Association between urinary metabolites of volatile organic compounds and cardiovascular disease in the general population from NHANES 2011-2018.

BACKGROUND

Volatile organic compounds (VOCs) contain hundreds of chemicals and human exposure to VOCs is pervasive. However, most studies have considered only a single chemical or a class of similar chemicals.

OBJECTIVE

We aimed to investigate the association between urinary volatile organic compound metabolites (mVOCs) and the risk of cardiovascular disease (CVD) in the general population.

METHODS

The data in this study were collected from the National Health and Nutrition Examination Survey in 2011-2018. Eligible patients were aged ≥20 years for whom complete data for 20 types of urinary mVOCs and CVD outcomes were available.

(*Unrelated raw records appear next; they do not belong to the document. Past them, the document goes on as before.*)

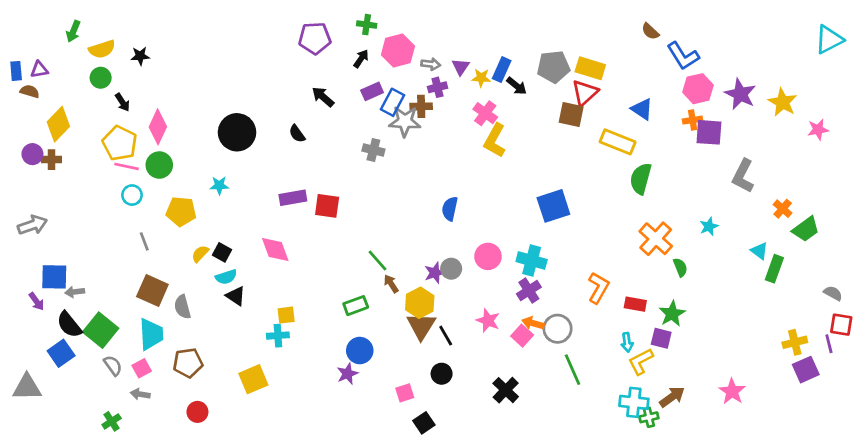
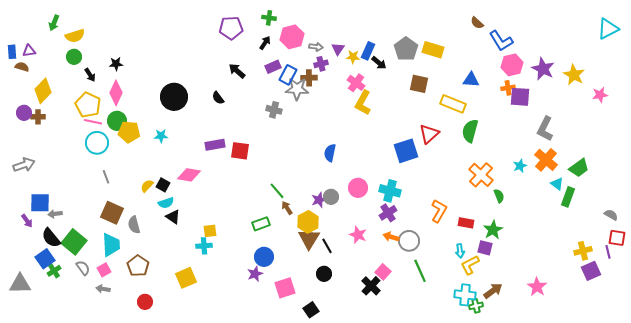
black star: (140, 56) -> (116, 64), moved
gray pentagon: (553, 67) -> (406, 49), turned -30
red triangle: (585, 93) -> (429, 134), moved
blue triangle: (642, 109) -> (471, 80), turned -30
cyan circle: (132, 195) -> (97, 143), size x1.5
orange cross: (783, 209) -> (546, 160), moved, size x1.6
yellow pentagon: (181, 211) -> (129, 132), moved
green trapezoid: (806, 229) -> (579, 168), moved
pink diamond: (275, 250) -> (189, 175), moved, turned -60
pink square: (522, 336) -> (383, 272), moved
brown pentagon: (188, 363) -> (138, 266), turned -30
pink square: (405, 393) -> (285, 288), moved, size x1.5
green cross: (112, 421) -> (54, 271), moved

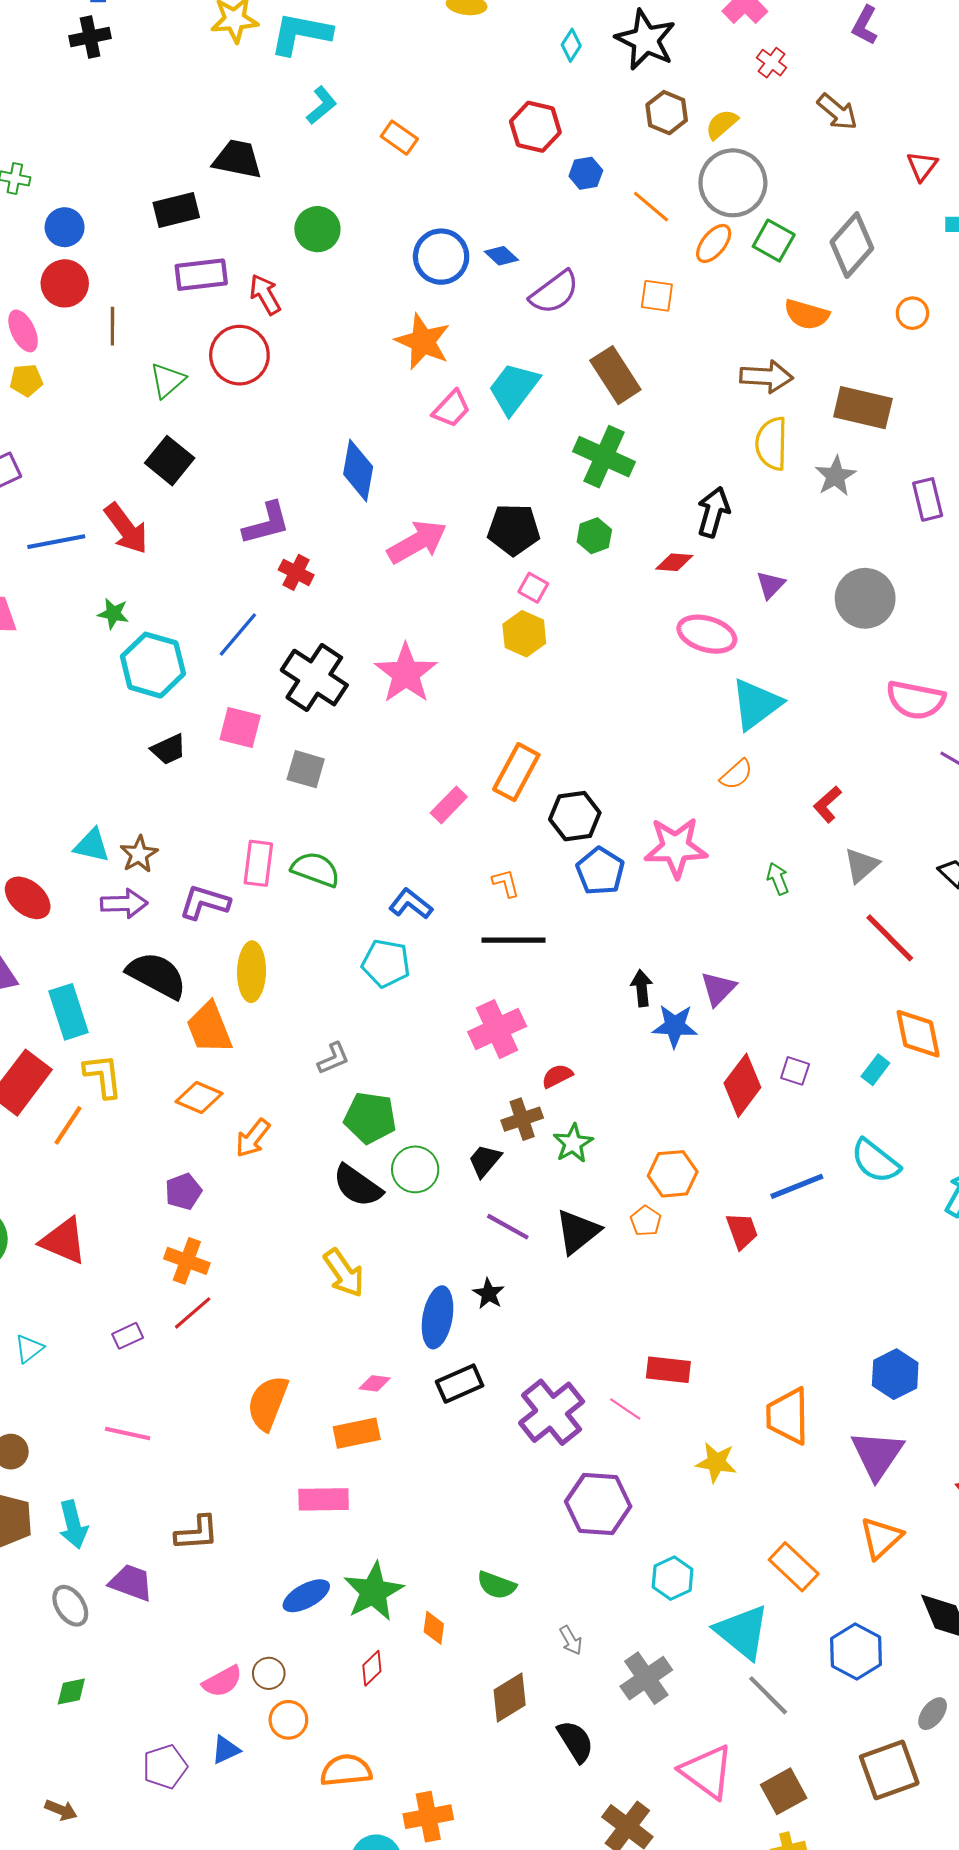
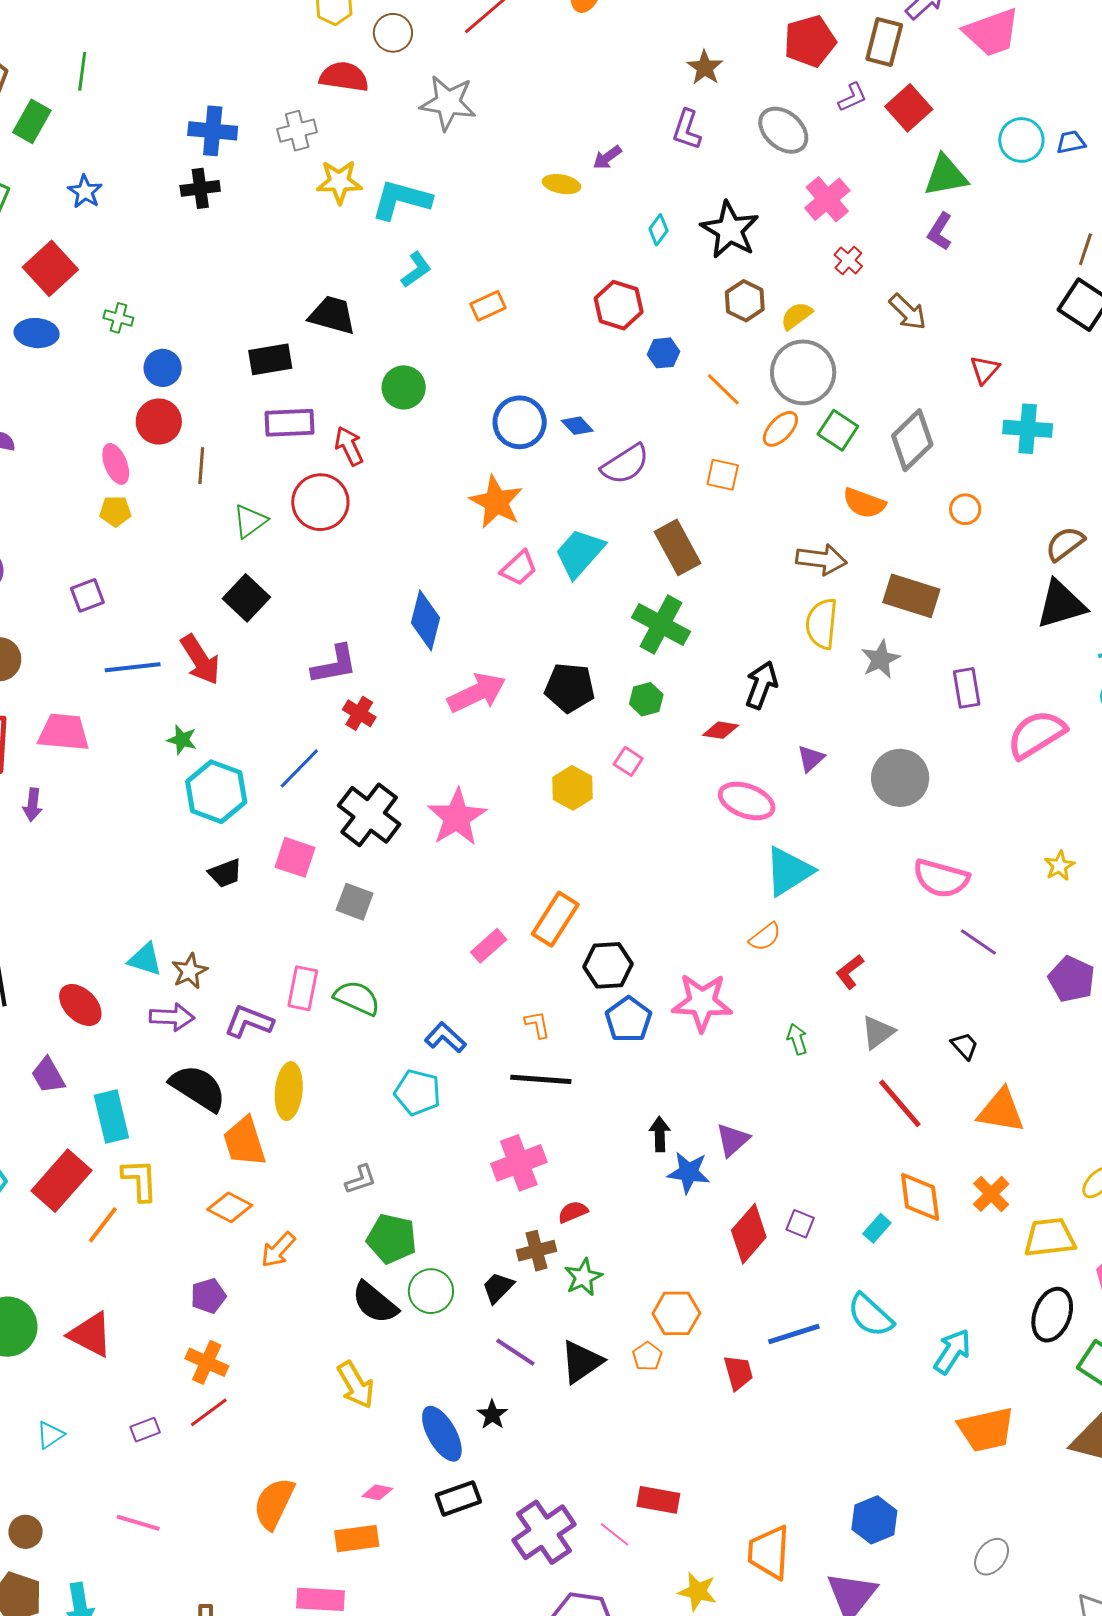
orange rectangle: (399, 138) -> (488, 306), turned -64
pink square: (533, 588) -> (628, 761), moved
blue ellipse: (438, 1317) -> (442, 1434), turned -44

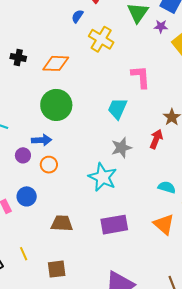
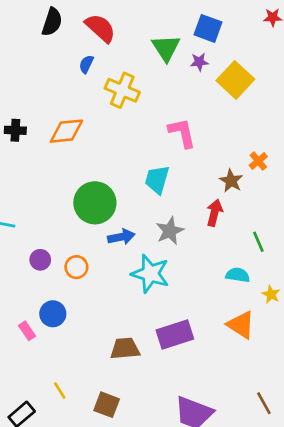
green circle: (56, 105) -> (95, 203), moved
blue arrow: (42, 140) -> (121, 237), moved
brown trapezoid: (62, 223) -> (125, 349), moved
brown square: (57, 269) -> (107, 405), turned 36

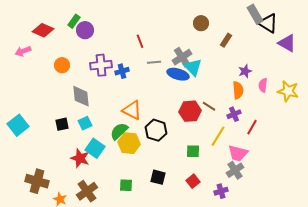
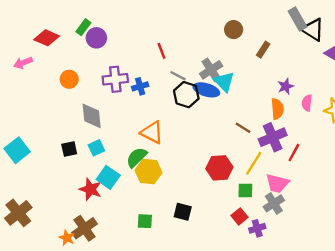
gray line: (154, 62) -> (178, 76), turned 32
red hexagon: (190, 111) -> (219, 168), moved
purple cross: (234, 114) -> (273, 137), size x1.6
black hexagon: (156, 130) -> (186, 95), moved
green square: (193, 151) -> (245, 190), moved
brown cross: (37, 181) -> (18, 213), moved, turned 35
red square: (193, 181) -> (240, 216), moved
brown cross: (87, 191) -> (85, 228), moved

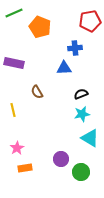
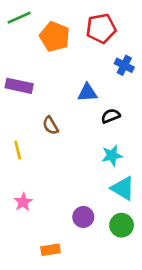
red pentagon: (90, 21) -> (101, 28), moved
blue cross: (75, 48) -> (124, 65), moved, turned 32
black semicircle: (81, 94) -> (111, 116), moved
orange rectangle: (25, 168) -> (51, 250), moved
green circle: (81, 172) -> (122, 225), moved

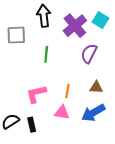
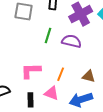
purple semicircle: (89, 54) -> (71, 41), moved, turned 66
black rectangle: (32, 125) -> (30, 100), moved

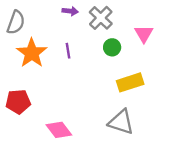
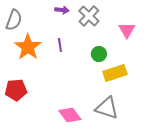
green circle: (112, 47) -> (99, 54), moved
pink diamond: (59, 130) -> (70, 115), moved

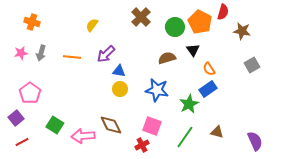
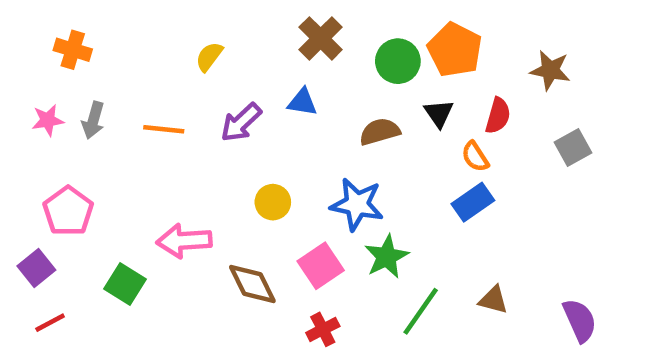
red semicircle: (223, 12) -> (498, 116), moved
blue triangle: (119, 71) -> (302, 102), moved
green star: (189, 104) -> (386, 257), moved
pink square: (152, 126) -> (321, 266), moved, turned 36
pink arrow: (83, 136) -> (184, 241), moved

Multivariate logistic regression models were used to elucidate the association between mVOCs and CVD. Generalized additive models were used to examine the nonlinear relationships between mVOCs and CVD.

RESULTS

6814 indiviuals were included in the final analysis, of whom 508 had CVD. Higher urinary concentrations of N-acetyl-S-(2-carboxyethyl)-L-cysteine (CEMA) and N-Acetyl-S-(2-cyanoethyl)-l-cysteine (CYMA) and a lower urinary concentration of 2-aminothiazoline-4-carboxylic acid (ATCA) were associated with CVD outcomes after the adjustment for potential confounding factors. A nonlinear relationship and a threshold effect were only observed between N-acetyl-S-(N-methylcarbamoyl)-l-cysteine (AMCC) and CVD among 20 types of mVOCs. There was a significantly positive correlation between AMCC and CVD when AMCC concentration was >2.32 g/mL.

CONCLUSION

The findings of this study suggested a significant correlation between urinary VOC metabolites and CVD. Urinary mVOCs may indicate hazardous exposure or distinct metabolic traits in patients with CVD.